David Grahame Shane is Adjunct Professor in the Urban Design program at Columbia GSAPP.
Shane studied architecture at the Architectural Association, London,
graduating in 1969 with his Dream City Thesis published in the AA125
Volume (1972). He continued with an M.Arch in Urban Design (1971) and then an
Architectural and Urban History Ph.D. (1978) with Colin Rowe at Cornell University.
Professor Rowe incorporated Shane's Urban Patterns in London drawing into Collage
City (1978). After Cornell Shane organized the First Year Unit 1 Urban Design studio for
Alvin Boyarsky at the AA 1972-76 and then taught at Bennington College while
completing his PhD., coming to Columbia in 1985. During this period he published
widely in Architectural Design (London), Lotus International (Milan) and Artforum
In 1990 he started teaching Urban Design studios and added UD seminars
from 1991-97. He then switched to the Recombinant Urbanism Seminar in the Spring
Semester 1998. During this period he also taught at the University of Pennsylvania, the Cooper Union, and at City College with
Professor Michael Sorkin in the UD Program (2000-2005).
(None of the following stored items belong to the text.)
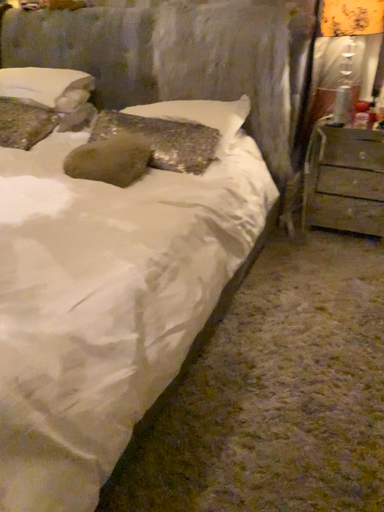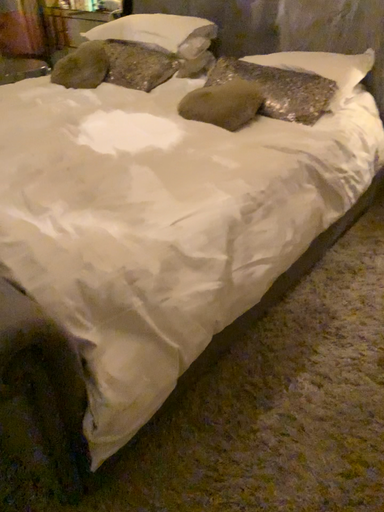
Question: How did the camera likely rotate when shooting the video?

Choices:
 (A) rotated left
 (B) rotated right

Answer: (A)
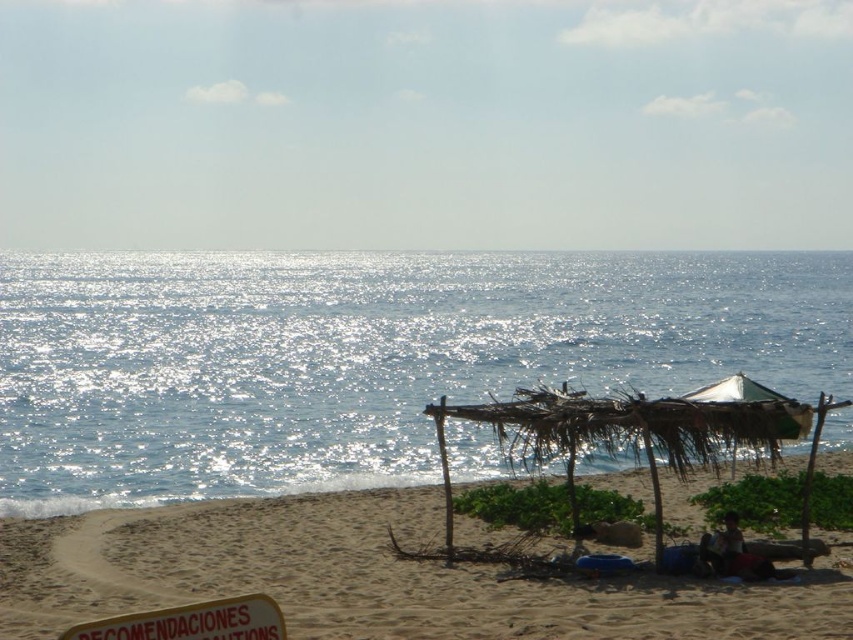
Question: Which point appears closest to the camera in this image?

Choices:
 (A) (540, 442)
 (B) (204, 618)
 (C) (538, 326)

Answer: (B)

Question: Is sandy beach at lower center closer to the viewer compared to brown leather bag at lower right?

Choices:
 (A) no
 (B) yes

Answer: (B)

Question: Is green thatched umbrella at center smaller than white plastic sign at lower left?

Choices:
 (A) no
 (B) yes

Answer: (A)

Question: Which object appears farthest from the camera in this image?

Choices:
 (A) green thatched umbrella at center
 (B) white plastic sign at lower left
 (C) brown leather bag at lower right
 (D) sandy beach at lower center

Answer: (A)

Question: In this image, where is sandy beach at lower center located relative to white plastic sign at lower left?

Choices:
 (A) above
 (B) below

Answer: (B)

Question: Which point is farther to the camera?

Choices:
 (A) (833, 310)
 (B) (184, 506)

Answer: (A)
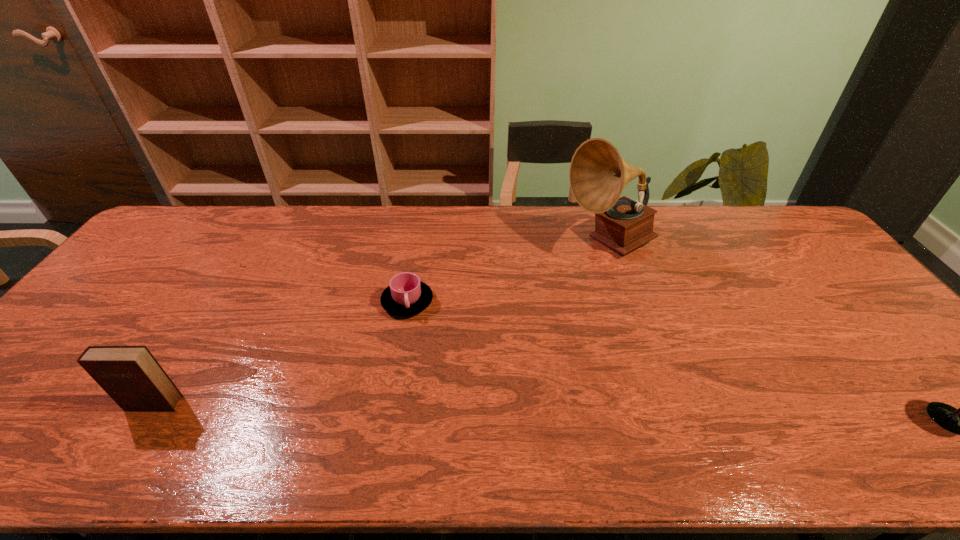
Identify the location of diary. (130, 375).

You are a GUI agent. You are given a task and a screenshot of the screen. Output one action in this format:
    pyautogui.click(x=<x>, y=<y>)
    Task: Click on the second farthest object
    This screenshot has height=540, width=960.
    Given the screenshot: What is the action you would take?
    pyautogui.click(x=406, y=295)

I want to click on the second object from left to right, so click(406, 295).

Locate an element on the screen. the farthest object is located at coordinates (598, 174).

Find the location of a particular element. The image size is (960, 540). the tallest object is located at coordinates (598, 174).

In order to click on blank space located on the side with the handle of the second object from left to right in this screenshot , I will do (428, 338).

Where is `free space located 0.340m on the side with the handle of the second object from left to right`? The width and height of the screenshot is (960, 540). free space located 0.340m on the side with the handle of the second object from left to right is located at coordinates (473, 418).

The width and height of the screenshot is (960, 540). Find the location of `vacant space located 0.310m on the side with the handle of the second object from left to right`. vacant space located 0.310m on the side with the handle of the second object from left to right is located at coordinates (467, 407).

In order to click on free spot located on the horn of the third object from left to right in this screenshot , I will do `click(588, 274)`.

Image resolution: width=960 pixels, height=540 pixels. What are the coordinates of `free spot located on the horn of the third object from left to right` in the screenshot? It's located at (546, 346).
During the 90s Shane wrote about New York's urban fragmentation, enclaves and heterotopias for many
professional and international publications. He published his article the "Short History
of Landscape Urbanism" in the Harvard Architectural Review in 2003. He published
Recombinant Urbanism: Conceptual Modeling in Architecture, Urban Design and City
Theory (2005) and co-edited with Brian McGrath the Architectural Design title Sensing
the 21st Century City: Close-Up and Remote (2005). Urban Design Since 1945; a
Global Perspective (2011). Since 1999 Shane has participated in the UD PhD program
at the IUAV Venice with Professors Secchi and Vigano and is also currently a Visiting
Professor at the Milan Polytechnic.
In 1999 he gave the
Yokohama Bi-Annual Urban Design Lecture and has lectured widely in Bangkok,
Singapore, Hong Kong, Nanjing, Shanghai and Beijing. He has published in
architectural journals in Europe, the USA and Asia. Recent examples include Block,
Superblock and Megablock; A Short History (2014) online at Archiduecitta, Chinese
Rapid Urbanization and the Megacity in Cities in Transition (NAi, 2015) and A Short
History of Hong Kong Malls and Towers in Stefan Als (Ed.) Mall City (2016).